Exercise directions: In the data that follows, how many lines include the string "password"? Answer with the number alone.

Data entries
----------

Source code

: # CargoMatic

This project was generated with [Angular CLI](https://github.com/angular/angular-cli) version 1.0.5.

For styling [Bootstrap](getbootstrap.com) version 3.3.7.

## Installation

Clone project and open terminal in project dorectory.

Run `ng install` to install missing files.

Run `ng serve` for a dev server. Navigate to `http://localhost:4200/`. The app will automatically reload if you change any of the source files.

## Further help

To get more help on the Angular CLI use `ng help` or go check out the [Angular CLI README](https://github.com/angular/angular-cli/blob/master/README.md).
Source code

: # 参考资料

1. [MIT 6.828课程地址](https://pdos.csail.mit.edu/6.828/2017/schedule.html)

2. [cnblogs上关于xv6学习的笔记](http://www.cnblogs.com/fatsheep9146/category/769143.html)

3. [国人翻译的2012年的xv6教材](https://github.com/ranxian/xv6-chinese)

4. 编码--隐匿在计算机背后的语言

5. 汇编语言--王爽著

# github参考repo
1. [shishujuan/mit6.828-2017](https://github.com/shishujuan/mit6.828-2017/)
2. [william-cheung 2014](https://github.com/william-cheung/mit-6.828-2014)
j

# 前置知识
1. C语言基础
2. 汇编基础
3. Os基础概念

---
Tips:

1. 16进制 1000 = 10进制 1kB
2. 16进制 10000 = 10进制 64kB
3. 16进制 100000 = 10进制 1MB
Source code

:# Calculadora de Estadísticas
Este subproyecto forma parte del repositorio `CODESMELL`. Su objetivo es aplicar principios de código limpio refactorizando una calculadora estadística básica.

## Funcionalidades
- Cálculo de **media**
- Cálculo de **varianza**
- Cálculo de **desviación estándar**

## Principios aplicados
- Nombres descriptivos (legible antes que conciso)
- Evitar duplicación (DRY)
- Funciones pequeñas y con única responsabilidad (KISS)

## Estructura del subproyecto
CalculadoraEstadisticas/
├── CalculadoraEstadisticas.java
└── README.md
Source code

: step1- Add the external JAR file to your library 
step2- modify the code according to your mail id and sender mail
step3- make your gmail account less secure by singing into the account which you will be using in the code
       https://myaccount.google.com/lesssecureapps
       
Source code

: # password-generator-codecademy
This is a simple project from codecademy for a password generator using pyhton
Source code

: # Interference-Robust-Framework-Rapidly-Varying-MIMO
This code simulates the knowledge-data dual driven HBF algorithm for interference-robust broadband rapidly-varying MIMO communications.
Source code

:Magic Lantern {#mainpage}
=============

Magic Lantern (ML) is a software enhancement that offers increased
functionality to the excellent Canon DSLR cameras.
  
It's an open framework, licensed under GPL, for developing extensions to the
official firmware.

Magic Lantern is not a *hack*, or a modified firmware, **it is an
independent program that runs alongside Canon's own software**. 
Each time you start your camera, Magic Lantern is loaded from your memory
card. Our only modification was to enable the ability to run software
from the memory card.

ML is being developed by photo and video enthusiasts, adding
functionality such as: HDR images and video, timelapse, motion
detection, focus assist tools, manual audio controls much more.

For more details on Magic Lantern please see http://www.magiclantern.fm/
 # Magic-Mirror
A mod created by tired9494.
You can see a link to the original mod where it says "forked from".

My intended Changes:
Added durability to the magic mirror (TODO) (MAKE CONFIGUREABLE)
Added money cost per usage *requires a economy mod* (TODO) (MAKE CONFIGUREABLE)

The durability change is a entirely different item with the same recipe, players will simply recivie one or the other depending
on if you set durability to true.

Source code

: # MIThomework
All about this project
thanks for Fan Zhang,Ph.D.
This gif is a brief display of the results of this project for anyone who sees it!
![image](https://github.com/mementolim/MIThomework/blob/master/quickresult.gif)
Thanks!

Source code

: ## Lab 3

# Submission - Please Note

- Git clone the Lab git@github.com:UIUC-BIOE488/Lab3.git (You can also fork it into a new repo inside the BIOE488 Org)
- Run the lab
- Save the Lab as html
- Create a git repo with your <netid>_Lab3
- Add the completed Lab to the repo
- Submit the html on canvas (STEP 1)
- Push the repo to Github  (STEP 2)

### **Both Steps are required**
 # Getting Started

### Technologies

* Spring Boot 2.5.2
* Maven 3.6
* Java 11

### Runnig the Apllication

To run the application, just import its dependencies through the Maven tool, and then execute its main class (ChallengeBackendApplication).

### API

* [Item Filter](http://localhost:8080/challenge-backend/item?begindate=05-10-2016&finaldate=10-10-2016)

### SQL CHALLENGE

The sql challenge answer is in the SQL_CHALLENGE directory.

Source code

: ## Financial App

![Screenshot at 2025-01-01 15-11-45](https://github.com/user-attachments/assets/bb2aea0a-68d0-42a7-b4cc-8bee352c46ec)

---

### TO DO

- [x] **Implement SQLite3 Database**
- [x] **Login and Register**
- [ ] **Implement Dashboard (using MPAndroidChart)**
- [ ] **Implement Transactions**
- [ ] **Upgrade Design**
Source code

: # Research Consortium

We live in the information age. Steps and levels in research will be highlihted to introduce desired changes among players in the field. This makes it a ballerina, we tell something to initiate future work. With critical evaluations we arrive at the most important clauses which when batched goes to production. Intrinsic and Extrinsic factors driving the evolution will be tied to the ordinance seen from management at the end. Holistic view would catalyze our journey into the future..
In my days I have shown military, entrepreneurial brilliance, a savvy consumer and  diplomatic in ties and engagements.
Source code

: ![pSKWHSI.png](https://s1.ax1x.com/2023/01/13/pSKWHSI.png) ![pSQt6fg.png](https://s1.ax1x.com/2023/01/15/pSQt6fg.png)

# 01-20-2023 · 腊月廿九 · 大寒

----------

Expected output: 2